What you will do:
A – From the text about the Pussycat Dolls video album, extract the passage beginning at "PCD Live from" up to and including "with each member.".
B – According to the text about the Pussycat Dolls video album, at what venue was the concert featured on the DVD held?

PCD Live from London is the first video album by American girl group the Pussycat Dolls. It was directed by Jeff Gripe and Ginger Ramsey-Grippe, and was executively produced by Ron Fair and Jimmy Iovine. It was first released  on December 1, 2006, by A&M Records. The DVD features their concert at Windsor Racecourse in London, United Kingdom, as part of the Vodafone TBA secret gigs. It also features six music videos, backstage footage and candid interviews with each member.

Live from London debuted within the top twenty on three national music video charts. The DVD was certified platinum by the Australian Recording Industry Association and Music Canada. It was also certified gold by the Brazilian Association of Record Producers and the Recording Industry Association of New Zealand.

Stored data entries:

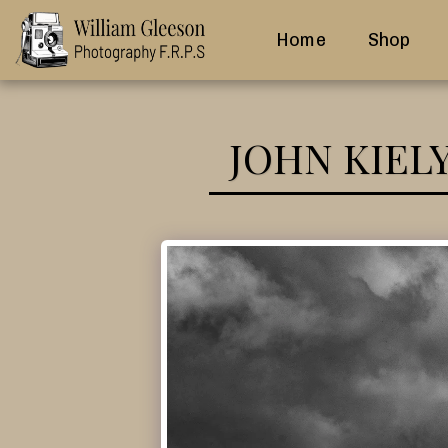
Home
Shop
JOHN KIEL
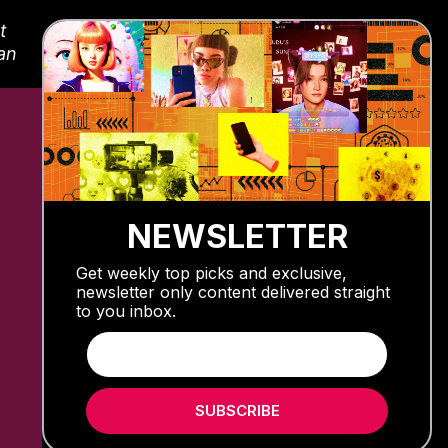
t
fan
NEWSLETTER
Get weekly top picks and exclusive,
newsletter only content delivered straight
to you inbox.
SUBSCRIBE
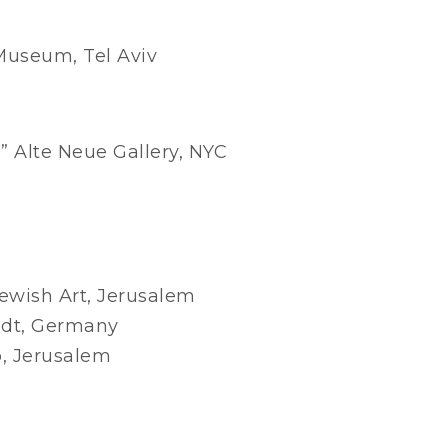
 Museum, Tel Aviv
” Alte Neue Gallery, NYC
ewish Art, Jerusalem
dt, Germany
, Jerusalem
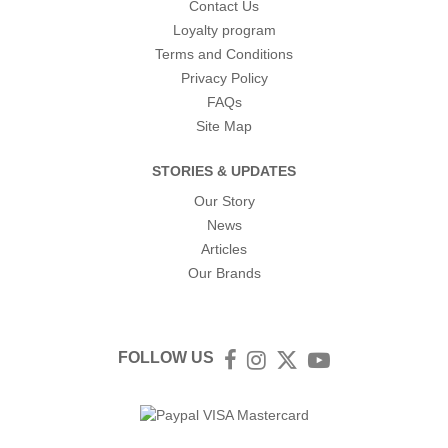
Contact Us
Loyalty program
Terms and Conditions
Privacy Policy
FAQs
Site Map
STORIES & UPDATES
Our Story
News
Articles
Our Brands
FOLLOW US
Facebook
Instagram
Twitter
YouTube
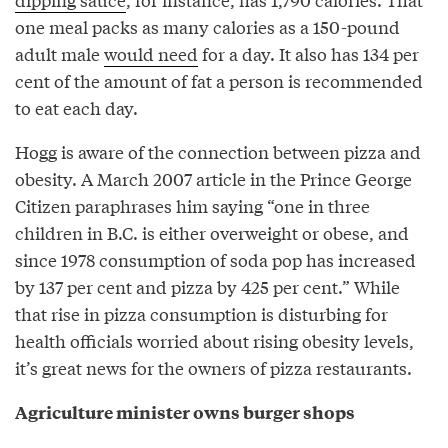
one meal packs as many calories as a 150-pound
adult male
would need
for a day. It also has 134 per
cent of the amount of fat a person is recommended
to eat each day.
Hogg is aware of the connection between pizza and
obesity. A March 2007 article in the Prince George
Citizen paraphrases him saying “one in three
children in B.C. is either overweight or obese, and
since 1978 consumption of soda pop has increased
by 137 per cent and pizza by 425 per cent.” While
that rise in pizza consumption is disturbing for
health officials worried about rising obesity levels,
it’s great news for the owners of pizza restaurants.
Agriculture minister owns burger shops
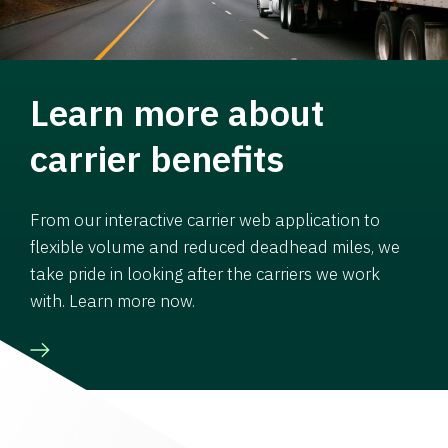
Learn more about
carrier benefits
From our interactive carrier web application to
flexible volume and reduced deadhead miles, we
take pride in looking after the carriers we work
with. Learn more now.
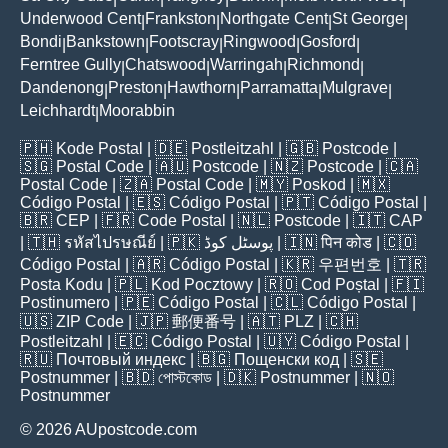
Underwood Cent
Frankston
Northgate Cent
St George
|
|
|
|
Bondi
Bankstown
Footscray
Ringwood
Gosford
|
|
|
|
|
Ferntree Gully
Chatswood
Warringah
Richmond
|
|
|
|
Dandenong
Preston
Hawthorn
Parramatta
Mulgrave
|
|
|
|
|
Leichhardt
Moorabbin
|
🇵🇭
Kode Postal
| 🇩🇪
Postleitzahl
| 🇬🇧
Postcode
|
🇸🇬
Postal Code
| 🇦🇺
Postcode
| 🇳🇿
Postcode
| 🇨🇦
Postal Code
| 🇿🇦
Postal Code
| 🇲🇾
Poskod
| 🇲🇽
Código Postal
| 🇪🇸
Código Postal
| 🇵🇹
Código Postal
|
🇧🇷
CEP
| 🇫🇷
Code Postal
| 🇳🇱
Postcode
| 🇮🇹
CAP
| 🇹🇭
รหัสไปรษณีย์
| 🇵🇰
پوسٹل کوڈ
| 🇮🇳
पिन कोड
| 🇨🇴
Código Postal
| 🇦🇷
Código Postal
| 🇰🇷
우편번호
| 🇹🇷
Posta Kodu
| 🇵🇱
Kod Pocztowy
| 🇷🇴
Cod Poștal
| 🇫🇮
Postinumero
| 🇵🇪
Código Postal
| 🇨🇱
Código Postal
|
🇺🇸
ZIP Code
| 🇯🇵
郵便番号
| 🇦🇹
PLZ
| 🇨🇭
Postleitzahl
| 🇪🇨
Código Postal
| 🇺🇾
Código Postal
|
🇷🇺
Почтовый индекс
| 🇧🇬
Пощенски код
| 🇸🇪
Postnummer
| 🇧🇩
পোস্টকোড
| 🇩🇰
Postnummer
| 🇳🇴
Postnummer
© 2026 AUpostcode.com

Numbered answers:
A –
PCD Live from London is the first video album by American girl group the Pussycat Dolls. It was directed by Jeff Gripe and Ginger Ramsey-Grippe, and was executively produced by Ron Fair and Jimmy Iovine. It was first released  on December 1, 2006, by A&M Records. The DVD features their concert at Windsor Racecourse in London, United Kingdom, as part of the Vodafone TBA secret gigs. It also features six music videos, backstage footage and candid interviews with each member.

B – Windsor Racecourse in London, United Kingdom.